Assessing the Fairness of AI Systems: AI Practitioners’ Processes, Challenges, and Needs for Support

🔬 Research Summary by Michael A. Madaio, a postdoctoral researcher at Microsoft Research, where his research is at the intersection of HCI and FATE (Fairness, Accountability, Transparency, and Ethics) in AI.

[Original paper by Michael Madaio, Lisa Egede, Hariharan Subramonyam, Jennifer Wortman Vaughan, Hanna Wallach]

Overview: Various tools and processes have been developed to support AI practitioners in identifying, assessing, and mitigating fairness-related harms caused by AI systems. However, prior research has highlighted gaps between the intended design of such resources and their use within particular social contexts, including the role that organizational factors play in shaping fairness work. This paper explores how AI teams use one such process—disaggregated evaluations—to assess fairness-related harms in their own AI systems. We identify AI practitioners’ processes, challenges, and needs for support when designing disaggregated evaluations to uncover performance disparities between demographic groups.

Introduction

It is increasingly clear that AI systems can perform differently for different groups of people, often performing worse for groups that are already marginalized in society. Disaggregated evaluations are intended to uncover performance disparities by assessing and reporting performance separately for different demographic groups. This approach can be seen in the Gender Shades project, which found disparities in the performance of commercially available gender classifiers, and in work from the U.S. National Institute of Standards and Technology on performance disparities in face-based AI systems.
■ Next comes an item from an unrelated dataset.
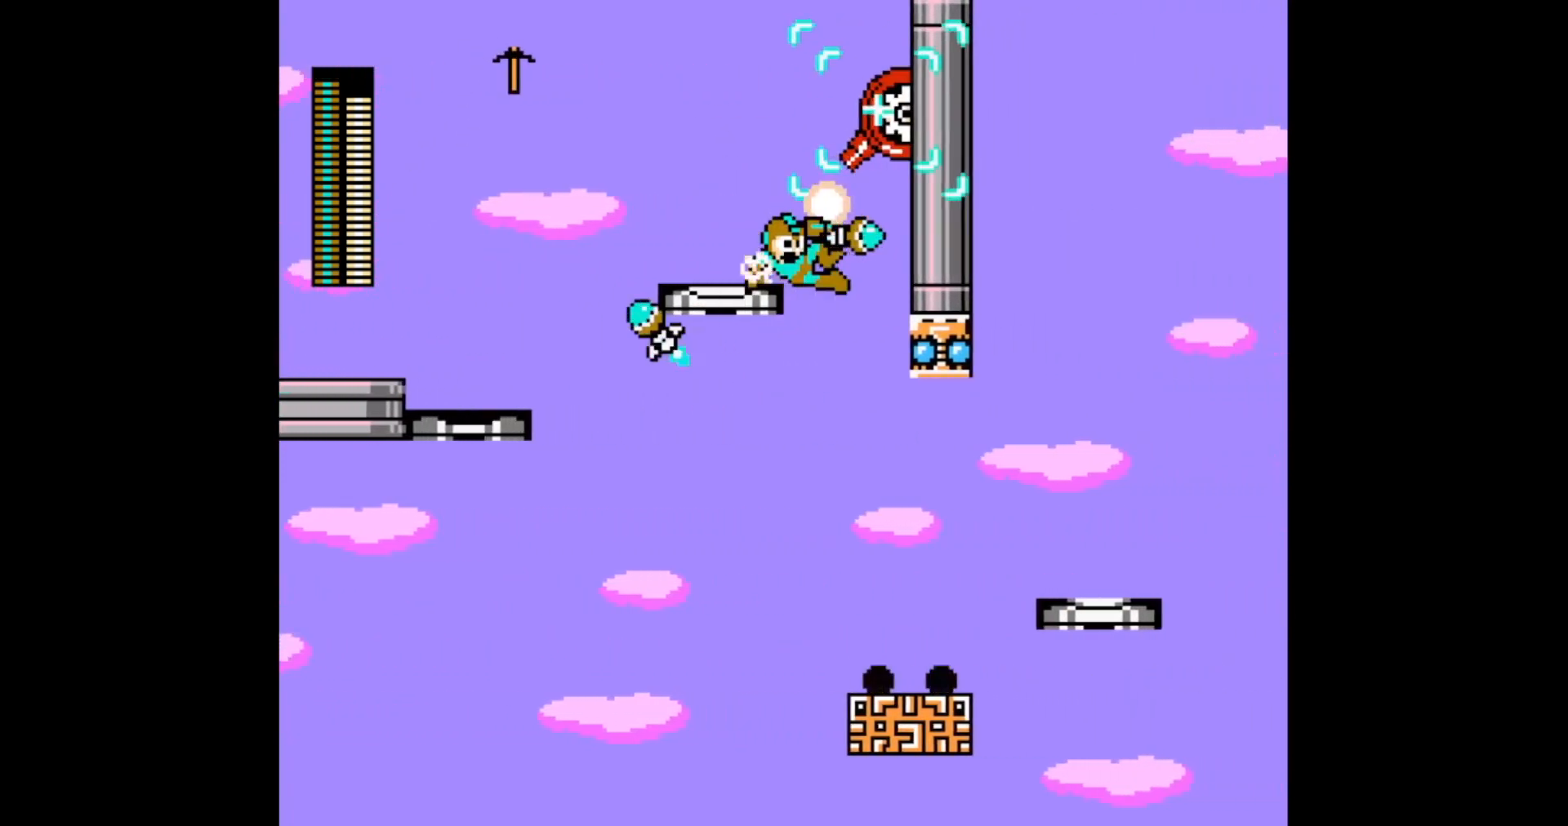
{"buttons": ["DPAD_RIGHT"], "events": [[17, "C", "up"], [33, "A", "up"], [83, "A", "down"], [183, "A", "up"]]}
However, prior work on the fairness of AI systems suggests that practitioners may have difficulty adapting tools and processes for their own systems, and that tools and processes that do not align with practitioners’ workflows and organizational incentives may not be used as intended, or even used at all.

In this paper, we therefore ask:

RQ1: What are practitioners’ existing processes and challenges when designing disaggregated evaluations of their AI systems?
RQ2: What organizational support do practitioners need when designing disaggregated evaluations, and how do they communicate those needs to their leadership?
RQ3: How are practitioners’ processes, challenges, and needs for support impacted by their organizational contexts?

In the following sections, we discuss several key findings from semi-structured interviews and structured workshops that we conducted with thirty-three practitioners from ten teams responsible for developing AI products and services at three technology companies (you can find more details about our methods and findings in our CSCW’22 paper).

Key Insights

Challenges when designing disaggregated evaluations

We find that practitioners face challenges when designing disaggregated evaluations of AI systems, including challenges choosing performance metrics, identifying the most relevant direct stakeholders and demographic groups on which to focus (due to a lack of engagement with direct stakeholders or domain experts), and collecting datasets with which to conduct disaggregated evaluations.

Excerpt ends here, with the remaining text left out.